[Stored data entries]
+ + +

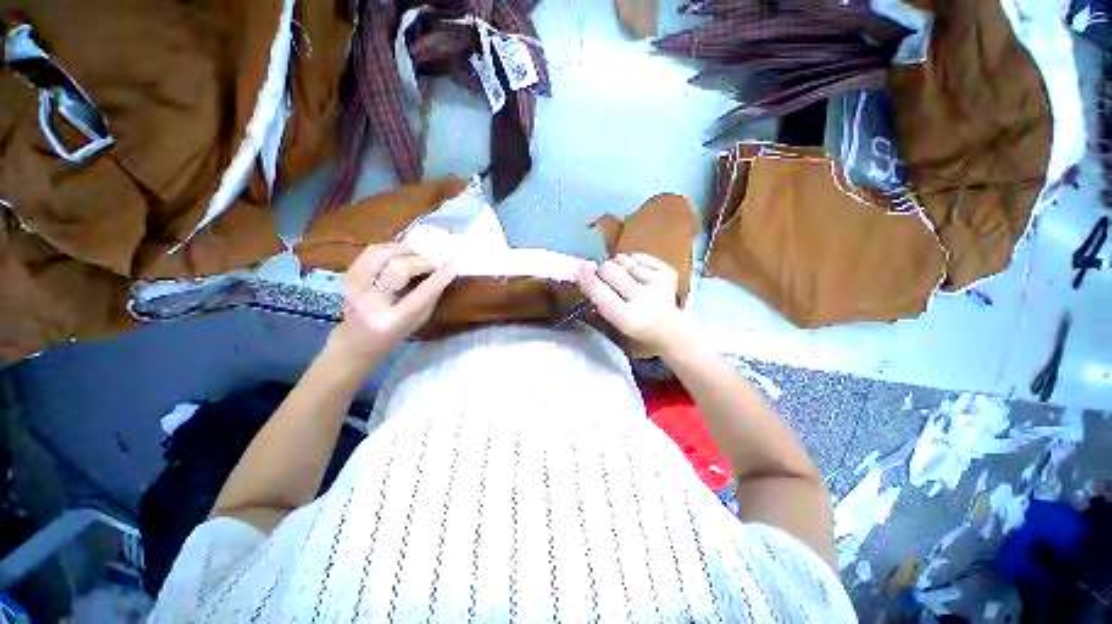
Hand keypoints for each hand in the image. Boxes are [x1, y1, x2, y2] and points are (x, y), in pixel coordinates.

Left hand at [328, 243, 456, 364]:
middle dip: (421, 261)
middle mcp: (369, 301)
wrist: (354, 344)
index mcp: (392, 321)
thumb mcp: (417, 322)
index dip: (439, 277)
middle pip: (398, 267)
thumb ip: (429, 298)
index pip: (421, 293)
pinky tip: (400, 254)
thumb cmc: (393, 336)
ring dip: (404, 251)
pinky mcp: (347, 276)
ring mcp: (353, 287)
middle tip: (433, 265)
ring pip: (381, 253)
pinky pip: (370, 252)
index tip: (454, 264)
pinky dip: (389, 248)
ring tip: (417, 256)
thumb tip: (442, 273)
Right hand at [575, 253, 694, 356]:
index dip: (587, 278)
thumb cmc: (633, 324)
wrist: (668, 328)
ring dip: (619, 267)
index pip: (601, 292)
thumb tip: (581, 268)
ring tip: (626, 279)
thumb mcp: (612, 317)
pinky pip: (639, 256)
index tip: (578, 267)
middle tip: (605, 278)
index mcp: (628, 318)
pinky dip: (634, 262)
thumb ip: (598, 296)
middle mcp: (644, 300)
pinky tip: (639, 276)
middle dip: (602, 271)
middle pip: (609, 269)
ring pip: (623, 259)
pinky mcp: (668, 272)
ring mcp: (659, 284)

+ + +

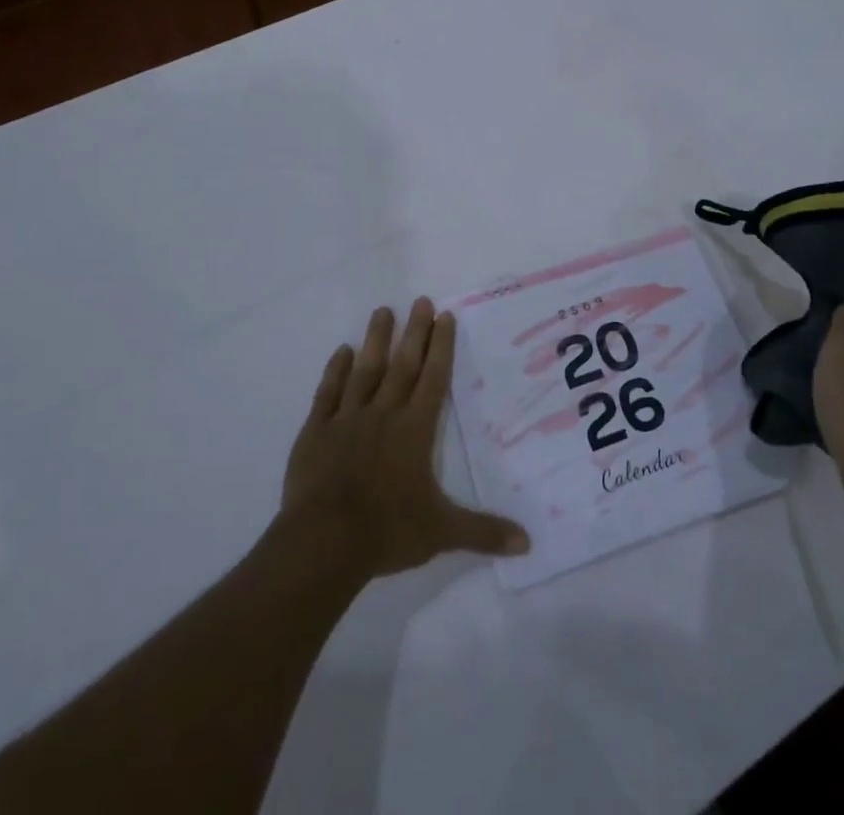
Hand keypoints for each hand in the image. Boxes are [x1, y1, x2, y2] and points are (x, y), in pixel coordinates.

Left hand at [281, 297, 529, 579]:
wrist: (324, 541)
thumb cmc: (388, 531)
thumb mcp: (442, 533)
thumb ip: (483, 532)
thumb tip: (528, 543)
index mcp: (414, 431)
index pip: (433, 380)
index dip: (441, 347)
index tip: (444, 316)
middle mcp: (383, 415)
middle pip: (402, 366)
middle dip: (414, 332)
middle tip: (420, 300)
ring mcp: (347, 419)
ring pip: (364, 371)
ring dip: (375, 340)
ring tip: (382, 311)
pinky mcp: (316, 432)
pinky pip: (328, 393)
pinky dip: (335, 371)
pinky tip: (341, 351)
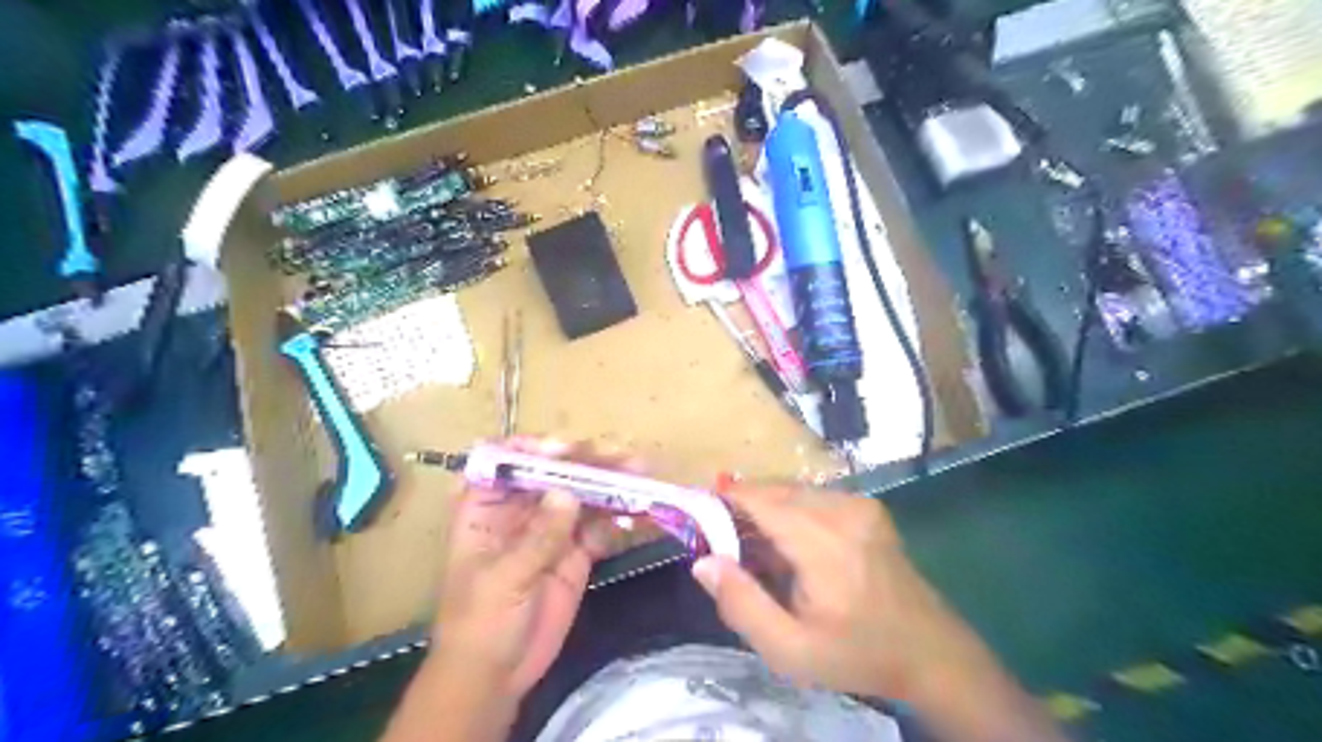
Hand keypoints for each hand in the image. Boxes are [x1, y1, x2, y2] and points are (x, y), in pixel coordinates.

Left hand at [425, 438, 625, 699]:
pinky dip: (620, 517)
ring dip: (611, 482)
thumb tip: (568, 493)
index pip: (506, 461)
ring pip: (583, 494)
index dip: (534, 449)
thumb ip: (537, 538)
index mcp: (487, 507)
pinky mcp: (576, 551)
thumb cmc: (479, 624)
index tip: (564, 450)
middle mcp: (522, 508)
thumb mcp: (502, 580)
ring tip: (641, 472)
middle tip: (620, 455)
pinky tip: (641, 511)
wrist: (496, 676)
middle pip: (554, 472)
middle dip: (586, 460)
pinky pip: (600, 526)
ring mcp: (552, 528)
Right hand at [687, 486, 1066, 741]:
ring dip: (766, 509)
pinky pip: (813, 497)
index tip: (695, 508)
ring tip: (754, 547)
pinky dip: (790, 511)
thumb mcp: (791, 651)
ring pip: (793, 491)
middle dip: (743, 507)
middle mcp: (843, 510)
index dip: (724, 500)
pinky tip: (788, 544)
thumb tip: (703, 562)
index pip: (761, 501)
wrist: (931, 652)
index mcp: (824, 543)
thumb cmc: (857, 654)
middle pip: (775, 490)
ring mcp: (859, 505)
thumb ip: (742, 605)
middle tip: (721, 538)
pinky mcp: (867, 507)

+ + +

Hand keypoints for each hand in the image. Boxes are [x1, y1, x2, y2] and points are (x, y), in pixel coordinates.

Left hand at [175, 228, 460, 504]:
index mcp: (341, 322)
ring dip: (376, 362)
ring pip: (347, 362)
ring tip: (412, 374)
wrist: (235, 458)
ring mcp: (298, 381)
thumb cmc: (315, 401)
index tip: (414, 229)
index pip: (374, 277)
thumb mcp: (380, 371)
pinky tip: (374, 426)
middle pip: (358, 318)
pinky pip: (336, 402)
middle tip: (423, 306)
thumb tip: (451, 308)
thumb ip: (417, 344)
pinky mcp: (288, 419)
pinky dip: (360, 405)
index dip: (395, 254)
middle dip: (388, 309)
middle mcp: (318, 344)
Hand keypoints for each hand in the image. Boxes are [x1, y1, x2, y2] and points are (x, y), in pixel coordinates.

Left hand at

+ + +

* Assignment: Could you reproduce exactly the lines of the entries above, from the one with "middle dip: (414, 332)" through the one with "pinky tip: (341, 351)", and nothing else?

* Task solution:
middle dip: (414, 332)
middle tip: (420, 300)
ring mcp: (347, 419)
ring pip: (364, 371)
ring dip: (375, 340)
ring tip: (382, 311)
pinky mcp: (316, 432)
pinky pip: (328, 393)
pinky dip: (335, 371)
pinky tip: (341, 351)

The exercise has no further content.